Kapitel 15: Abstieg in die Schattenwelt
- danadreier

- 19. Sept.
- 1 Min. Lesezeit
Anamuraiel stieg in die Schattenwelt hinab.
Es war wieder einmal Zeit, sie spürte es.
Sie kannte den Weg, ging freiwillig, fast nüchtern.
Unzählige Male war sie da gewesen.
Kalte Einsamkeit umkreiste sie,
wie die glatte Haut einer Würgeschlange.
Fratzen ohne Augen umtanzten sie.
Die Verzweiflung des Ungesehenseins
nagte wieder an ihr.
Die Schatten raunten:
"Du bist zu früh, das will doch keiner.
Dich will keiner. Du bist umsonst hier.
Niemand wird dein Wirken je bemerken. Hihihihi-hohohoho."
Sie lachten und keiften,
spien Gift aus übelriechenden Mäulern.
Anamuraiel setzte sich bereitwillig.
Sie kämpfte nicht mehr.
Sie ließ alles über sich ergehen.
Die Stimmen durften lärmen,
die Kälte durfte greifen.
Und während sie inmitten der Schatten saß,
spürte sie eine leise Wärme in ihrer Brust.
Ein kaum hörbares Pochen,
ein Hitze in sich aufsteigen.
Es war die Liebe aus ihrem Herzen.
Nicht laut, nicht groß,
doch unbeirrbar.
Und die Schatten,
die sie so oft gefesselt hatten,
wurden still.
Nicht, weil sie verschwanden,
sondern weil sie sich
der größeren Kraft beugen mussten.
Anamuraiel stieg wieder hinauf in die Sonne.

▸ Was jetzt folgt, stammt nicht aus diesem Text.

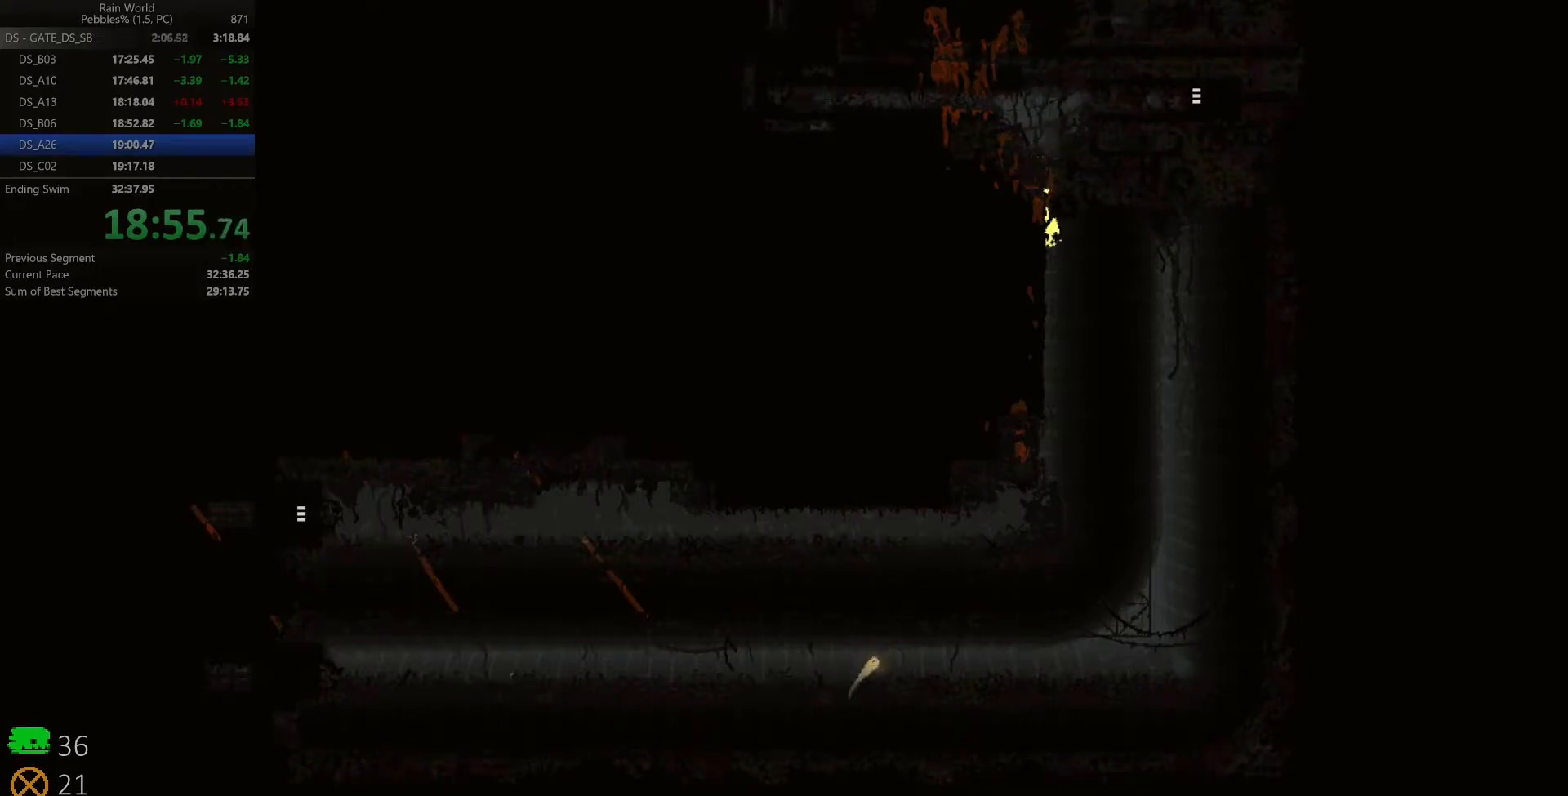
{"keys": ["left"], "events": [[350, "left", "down"], [367, "down", "up"]]}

Und setzte sich an ihren Schreibtisch.
Sie war nicht zu halten. „Und wenn's so ist, dann halt“, dachte sie sich.
Sie schrieb weiter,
holte die gesamte kosmische Geschichte ans Licht,
so klar, wie es vor ihr keiner je getan hatte.
Und so spielte es keine Rolle mehr,
weil etwas Größeres sie übernommen hatte –
ein Strom, der stärker war als Zweifel und Einsamkeit.
Sie folgte dem,
was sie zuinnerst war.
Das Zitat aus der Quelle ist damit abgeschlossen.